Le Grand Conseil vaudois a accepté mardi de moderniser le gymnase de la Cité à Lausanne, le plus ancien du canton. Les députés ont voté en faveur d'un crédit d'étude de 6,4 millions de francs afin d'initier les travaux de restauration de l'établissement scolaire.

Le montant a passé la rampe au plénum par 100 voix pour, trois voix contre et 30 abstentions.

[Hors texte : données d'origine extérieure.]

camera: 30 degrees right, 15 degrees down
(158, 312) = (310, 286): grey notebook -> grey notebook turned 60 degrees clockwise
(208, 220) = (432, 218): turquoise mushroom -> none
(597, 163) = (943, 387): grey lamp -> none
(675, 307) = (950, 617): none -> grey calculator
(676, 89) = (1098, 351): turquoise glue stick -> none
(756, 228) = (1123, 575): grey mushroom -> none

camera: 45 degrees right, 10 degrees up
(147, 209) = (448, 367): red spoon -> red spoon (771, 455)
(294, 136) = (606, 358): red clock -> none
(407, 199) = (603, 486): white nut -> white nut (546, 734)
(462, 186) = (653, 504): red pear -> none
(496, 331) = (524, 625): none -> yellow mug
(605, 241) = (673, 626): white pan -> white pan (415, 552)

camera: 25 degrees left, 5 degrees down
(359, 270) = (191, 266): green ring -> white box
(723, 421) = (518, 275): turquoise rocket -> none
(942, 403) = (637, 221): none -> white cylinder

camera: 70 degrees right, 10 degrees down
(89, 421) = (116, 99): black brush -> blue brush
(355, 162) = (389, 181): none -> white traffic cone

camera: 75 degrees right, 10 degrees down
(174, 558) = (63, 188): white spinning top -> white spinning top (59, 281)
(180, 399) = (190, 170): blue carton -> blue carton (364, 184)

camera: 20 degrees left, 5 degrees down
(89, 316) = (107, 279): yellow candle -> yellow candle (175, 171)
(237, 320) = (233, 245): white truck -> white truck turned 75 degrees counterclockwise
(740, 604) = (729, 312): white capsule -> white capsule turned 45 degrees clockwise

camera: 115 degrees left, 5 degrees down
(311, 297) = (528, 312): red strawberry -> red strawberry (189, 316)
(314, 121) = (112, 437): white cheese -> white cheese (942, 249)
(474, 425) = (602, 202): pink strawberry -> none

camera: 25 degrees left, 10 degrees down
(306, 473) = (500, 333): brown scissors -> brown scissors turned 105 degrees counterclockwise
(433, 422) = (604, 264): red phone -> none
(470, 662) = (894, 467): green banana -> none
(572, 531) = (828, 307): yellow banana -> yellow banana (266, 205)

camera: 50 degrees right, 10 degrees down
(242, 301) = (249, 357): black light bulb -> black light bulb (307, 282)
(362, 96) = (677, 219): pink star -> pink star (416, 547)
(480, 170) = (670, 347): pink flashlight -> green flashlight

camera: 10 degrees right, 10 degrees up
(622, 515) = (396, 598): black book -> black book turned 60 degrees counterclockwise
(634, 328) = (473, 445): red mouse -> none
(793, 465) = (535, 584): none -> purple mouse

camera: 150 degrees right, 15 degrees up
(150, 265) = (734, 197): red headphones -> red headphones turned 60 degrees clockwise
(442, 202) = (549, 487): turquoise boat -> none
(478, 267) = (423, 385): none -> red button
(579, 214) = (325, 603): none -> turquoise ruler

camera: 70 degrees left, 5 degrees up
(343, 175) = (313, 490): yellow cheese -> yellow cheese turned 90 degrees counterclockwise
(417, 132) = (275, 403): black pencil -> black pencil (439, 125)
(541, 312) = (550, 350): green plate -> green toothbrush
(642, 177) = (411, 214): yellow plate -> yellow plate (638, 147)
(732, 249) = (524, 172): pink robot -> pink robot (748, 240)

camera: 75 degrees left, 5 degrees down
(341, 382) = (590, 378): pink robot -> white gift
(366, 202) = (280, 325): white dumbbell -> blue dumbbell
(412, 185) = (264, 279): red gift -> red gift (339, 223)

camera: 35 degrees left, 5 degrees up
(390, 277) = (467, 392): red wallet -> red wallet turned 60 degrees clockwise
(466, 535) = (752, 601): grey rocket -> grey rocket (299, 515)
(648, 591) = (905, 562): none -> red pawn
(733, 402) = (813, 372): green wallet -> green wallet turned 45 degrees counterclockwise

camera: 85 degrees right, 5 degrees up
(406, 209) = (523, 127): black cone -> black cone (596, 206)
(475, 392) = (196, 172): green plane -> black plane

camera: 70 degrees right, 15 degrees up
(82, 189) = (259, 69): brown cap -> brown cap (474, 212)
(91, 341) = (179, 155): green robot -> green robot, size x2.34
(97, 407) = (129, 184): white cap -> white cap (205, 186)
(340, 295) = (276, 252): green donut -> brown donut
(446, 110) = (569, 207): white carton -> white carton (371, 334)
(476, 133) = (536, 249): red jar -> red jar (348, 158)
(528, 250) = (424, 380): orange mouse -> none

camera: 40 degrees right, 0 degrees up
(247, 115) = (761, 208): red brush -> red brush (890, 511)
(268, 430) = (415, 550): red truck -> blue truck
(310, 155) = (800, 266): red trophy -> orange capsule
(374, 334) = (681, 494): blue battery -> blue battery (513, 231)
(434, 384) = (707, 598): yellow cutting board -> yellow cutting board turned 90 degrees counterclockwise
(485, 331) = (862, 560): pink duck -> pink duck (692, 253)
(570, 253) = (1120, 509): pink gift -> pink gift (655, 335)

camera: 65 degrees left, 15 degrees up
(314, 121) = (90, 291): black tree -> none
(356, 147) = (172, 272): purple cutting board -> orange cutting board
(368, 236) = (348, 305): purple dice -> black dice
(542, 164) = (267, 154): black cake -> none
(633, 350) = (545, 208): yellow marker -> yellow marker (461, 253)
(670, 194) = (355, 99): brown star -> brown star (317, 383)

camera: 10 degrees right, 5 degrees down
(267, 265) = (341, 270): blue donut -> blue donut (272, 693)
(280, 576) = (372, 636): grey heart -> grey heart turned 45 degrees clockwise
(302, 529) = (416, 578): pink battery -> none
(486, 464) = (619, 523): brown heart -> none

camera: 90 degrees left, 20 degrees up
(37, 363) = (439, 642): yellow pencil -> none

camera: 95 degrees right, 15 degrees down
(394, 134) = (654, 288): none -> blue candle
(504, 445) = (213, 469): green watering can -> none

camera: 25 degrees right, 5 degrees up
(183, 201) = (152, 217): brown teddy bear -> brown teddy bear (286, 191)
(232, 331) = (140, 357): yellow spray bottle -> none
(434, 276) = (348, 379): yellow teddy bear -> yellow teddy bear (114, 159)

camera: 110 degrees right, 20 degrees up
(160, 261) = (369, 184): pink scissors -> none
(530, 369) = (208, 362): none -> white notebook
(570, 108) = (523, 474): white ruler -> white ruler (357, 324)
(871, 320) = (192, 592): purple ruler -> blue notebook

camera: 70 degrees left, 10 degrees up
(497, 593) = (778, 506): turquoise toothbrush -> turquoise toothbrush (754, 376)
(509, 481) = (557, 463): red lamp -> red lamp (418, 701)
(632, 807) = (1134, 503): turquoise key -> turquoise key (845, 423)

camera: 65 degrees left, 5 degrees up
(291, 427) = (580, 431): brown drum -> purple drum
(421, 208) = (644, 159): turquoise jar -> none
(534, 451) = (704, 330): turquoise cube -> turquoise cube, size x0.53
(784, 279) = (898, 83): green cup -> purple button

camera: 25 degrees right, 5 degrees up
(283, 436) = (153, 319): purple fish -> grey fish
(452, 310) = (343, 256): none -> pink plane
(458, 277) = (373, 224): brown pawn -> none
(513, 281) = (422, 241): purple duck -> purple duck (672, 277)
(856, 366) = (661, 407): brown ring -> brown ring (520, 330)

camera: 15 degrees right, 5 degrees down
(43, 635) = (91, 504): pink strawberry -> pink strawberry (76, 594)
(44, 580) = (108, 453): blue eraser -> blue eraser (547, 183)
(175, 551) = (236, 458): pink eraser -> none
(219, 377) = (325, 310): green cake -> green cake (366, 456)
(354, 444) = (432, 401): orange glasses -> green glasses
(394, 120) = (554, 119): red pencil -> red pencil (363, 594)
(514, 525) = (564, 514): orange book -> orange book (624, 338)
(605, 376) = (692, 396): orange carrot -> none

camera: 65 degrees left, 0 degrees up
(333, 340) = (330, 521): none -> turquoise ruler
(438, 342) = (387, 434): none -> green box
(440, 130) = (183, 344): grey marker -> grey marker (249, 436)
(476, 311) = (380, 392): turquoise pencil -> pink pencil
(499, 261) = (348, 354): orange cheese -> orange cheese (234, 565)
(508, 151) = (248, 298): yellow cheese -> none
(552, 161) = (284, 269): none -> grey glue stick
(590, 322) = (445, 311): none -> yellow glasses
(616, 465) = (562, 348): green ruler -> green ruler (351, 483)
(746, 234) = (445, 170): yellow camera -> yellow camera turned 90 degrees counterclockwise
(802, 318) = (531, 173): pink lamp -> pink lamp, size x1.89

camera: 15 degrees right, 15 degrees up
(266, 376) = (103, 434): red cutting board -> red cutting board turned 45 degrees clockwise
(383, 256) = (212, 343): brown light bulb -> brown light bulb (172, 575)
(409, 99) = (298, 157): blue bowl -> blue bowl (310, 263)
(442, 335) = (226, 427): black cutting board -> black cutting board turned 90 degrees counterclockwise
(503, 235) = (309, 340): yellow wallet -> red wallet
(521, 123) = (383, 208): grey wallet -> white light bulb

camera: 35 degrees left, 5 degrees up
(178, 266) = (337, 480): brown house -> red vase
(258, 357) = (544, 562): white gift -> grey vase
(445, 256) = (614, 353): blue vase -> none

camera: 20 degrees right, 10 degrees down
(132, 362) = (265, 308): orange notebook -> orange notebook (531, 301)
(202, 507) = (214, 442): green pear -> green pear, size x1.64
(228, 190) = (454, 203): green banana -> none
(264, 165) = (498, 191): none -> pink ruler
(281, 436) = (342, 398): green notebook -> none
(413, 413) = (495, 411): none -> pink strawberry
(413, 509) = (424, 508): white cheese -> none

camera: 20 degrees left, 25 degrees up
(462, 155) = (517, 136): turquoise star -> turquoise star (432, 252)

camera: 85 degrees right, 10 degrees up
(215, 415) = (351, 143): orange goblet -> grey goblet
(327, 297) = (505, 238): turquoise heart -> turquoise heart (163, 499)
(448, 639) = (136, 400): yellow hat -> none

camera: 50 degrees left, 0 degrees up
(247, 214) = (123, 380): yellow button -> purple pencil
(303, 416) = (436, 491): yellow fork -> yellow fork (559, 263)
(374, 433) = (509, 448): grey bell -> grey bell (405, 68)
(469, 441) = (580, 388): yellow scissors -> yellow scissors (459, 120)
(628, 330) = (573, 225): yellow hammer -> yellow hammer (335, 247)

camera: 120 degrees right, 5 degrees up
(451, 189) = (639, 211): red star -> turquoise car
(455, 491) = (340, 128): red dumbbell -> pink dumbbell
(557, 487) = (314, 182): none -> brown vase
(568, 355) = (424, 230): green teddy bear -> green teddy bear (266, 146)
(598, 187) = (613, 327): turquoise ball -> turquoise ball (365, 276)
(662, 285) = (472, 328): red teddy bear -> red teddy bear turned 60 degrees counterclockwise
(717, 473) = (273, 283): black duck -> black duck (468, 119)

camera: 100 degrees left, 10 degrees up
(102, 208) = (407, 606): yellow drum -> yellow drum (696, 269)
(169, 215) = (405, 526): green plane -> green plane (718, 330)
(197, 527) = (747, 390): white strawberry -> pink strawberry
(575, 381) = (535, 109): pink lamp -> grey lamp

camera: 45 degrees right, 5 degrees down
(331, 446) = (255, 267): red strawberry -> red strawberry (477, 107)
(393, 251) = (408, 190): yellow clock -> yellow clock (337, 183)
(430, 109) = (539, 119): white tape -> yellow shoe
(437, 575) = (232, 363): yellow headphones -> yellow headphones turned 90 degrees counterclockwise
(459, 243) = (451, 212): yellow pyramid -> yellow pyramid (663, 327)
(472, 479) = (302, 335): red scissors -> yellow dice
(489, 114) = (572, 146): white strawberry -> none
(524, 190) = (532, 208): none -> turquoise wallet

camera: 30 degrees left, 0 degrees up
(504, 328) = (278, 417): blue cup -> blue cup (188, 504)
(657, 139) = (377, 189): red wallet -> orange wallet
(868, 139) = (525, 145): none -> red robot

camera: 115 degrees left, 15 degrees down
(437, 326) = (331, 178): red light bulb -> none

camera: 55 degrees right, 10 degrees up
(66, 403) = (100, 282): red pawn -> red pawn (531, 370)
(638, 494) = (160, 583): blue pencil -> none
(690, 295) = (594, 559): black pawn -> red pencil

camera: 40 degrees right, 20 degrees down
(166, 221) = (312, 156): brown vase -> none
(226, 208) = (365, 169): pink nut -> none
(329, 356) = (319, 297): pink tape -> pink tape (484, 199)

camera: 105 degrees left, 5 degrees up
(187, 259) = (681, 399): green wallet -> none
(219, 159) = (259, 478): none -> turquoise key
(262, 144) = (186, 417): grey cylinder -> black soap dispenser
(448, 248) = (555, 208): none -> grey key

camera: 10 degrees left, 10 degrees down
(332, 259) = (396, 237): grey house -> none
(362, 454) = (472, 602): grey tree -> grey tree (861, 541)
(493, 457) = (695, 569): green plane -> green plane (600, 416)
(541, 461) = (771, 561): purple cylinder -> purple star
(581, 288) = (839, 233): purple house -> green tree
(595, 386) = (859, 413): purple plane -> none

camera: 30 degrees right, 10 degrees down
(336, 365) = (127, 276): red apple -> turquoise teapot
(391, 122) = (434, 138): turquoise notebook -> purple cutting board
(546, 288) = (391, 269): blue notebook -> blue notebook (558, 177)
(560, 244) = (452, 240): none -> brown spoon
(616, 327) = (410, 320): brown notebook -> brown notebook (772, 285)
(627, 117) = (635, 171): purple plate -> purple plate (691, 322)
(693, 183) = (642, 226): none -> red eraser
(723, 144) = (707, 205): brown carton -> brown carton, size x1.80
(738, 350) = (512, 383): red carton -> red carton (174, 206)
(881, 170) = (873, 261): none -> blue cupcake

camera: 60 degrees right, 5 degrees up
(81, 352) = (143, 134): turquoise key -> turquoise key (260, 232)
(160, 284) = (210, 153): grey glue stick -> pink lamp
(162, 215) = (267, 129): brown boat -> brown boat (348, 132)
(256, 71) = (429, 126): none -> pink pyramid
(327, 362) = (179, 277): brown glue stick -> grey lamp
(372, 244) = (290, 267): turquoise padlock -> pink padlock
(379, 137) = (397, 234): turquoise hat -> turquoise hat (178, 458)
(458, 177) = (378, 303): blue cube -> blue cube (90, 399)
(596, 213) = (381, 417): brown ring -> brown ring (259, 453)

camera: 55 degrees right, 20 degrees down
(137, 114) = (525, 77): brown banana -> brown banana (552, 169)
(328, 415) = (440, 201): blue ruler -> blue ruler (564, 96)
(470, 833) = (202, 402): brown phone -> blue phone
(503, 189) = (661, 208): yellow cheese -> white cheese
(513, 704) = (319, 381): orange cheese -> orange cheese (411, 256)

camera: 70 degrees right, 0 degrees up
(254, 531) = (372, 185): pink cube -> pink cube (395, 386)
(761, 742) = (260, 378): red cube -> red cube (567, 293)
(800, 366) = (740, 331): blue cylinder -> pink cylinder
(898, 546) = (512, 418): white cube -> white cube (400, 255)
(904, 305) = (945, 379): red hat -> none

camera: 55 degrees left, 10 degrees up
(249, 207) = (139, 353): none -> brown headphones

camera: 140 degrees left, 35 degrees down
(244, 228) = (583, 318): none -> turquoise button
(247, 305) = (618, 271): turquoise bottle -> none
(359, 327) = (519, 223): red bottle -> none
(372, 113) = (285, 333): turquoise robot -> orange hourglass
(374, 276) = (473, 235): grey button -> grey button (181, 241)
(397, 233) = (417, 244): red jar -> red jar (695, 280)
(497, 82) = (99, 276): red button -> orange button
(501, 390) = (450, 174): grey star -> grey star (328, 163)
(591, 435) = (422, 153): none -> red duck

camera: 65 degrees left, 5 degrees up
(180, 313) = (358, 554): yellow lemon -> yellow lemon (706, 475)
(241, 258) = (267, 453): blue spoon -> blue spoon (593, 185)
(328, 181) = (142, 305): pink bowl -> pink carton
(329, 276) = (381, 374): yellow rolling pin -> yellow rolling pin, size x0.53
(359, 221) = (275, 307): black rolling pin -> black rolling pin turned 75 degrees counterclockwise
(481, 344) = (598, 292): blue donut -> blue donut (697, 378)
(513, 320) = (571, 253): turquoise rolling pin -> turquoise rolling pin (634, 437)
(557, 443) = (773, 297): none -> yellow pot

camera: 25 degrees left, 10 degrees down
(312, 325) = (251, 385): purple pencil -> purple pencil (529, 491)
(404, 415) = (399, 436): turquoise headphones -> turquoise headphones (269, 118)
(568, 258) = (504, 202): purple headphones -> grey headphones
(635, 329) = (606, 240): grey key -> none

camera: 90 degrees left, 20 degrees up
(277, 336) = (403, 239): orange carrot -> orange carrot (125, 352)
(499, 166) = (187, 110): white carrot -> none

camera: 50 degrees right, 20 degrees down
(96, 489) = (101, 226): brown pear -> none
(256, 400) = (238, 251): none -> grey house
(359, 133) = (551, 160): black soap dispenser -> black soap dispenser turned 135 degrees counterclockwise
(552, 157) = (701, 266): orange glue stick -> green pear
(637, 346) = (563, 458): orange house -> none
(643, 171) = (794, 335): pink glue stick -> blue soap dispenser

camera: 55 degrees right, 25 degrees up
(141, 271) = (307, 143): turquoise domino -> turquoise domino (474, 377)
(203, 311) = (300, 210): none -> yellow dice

Les discussions ont surtout tourné autour du montant élevé du crédit d'étude, ainsi que du futur coût total de construction et rénovation de ce gymnase historique et ses cinq bâtiments.

La conseillère d'Etat en charge du dossier, Isabelle Moret, a reconnu que cette grosse rénovation coûtera certainement le prix d'un nouveau gymnase. Mais c'est techniquement le meilleur moyen, le plus rapide aussi, "un choix réaliste donc", sachant que la planification et la création d'un nouveau gymnase peut prendre jusqu'à quinze ans.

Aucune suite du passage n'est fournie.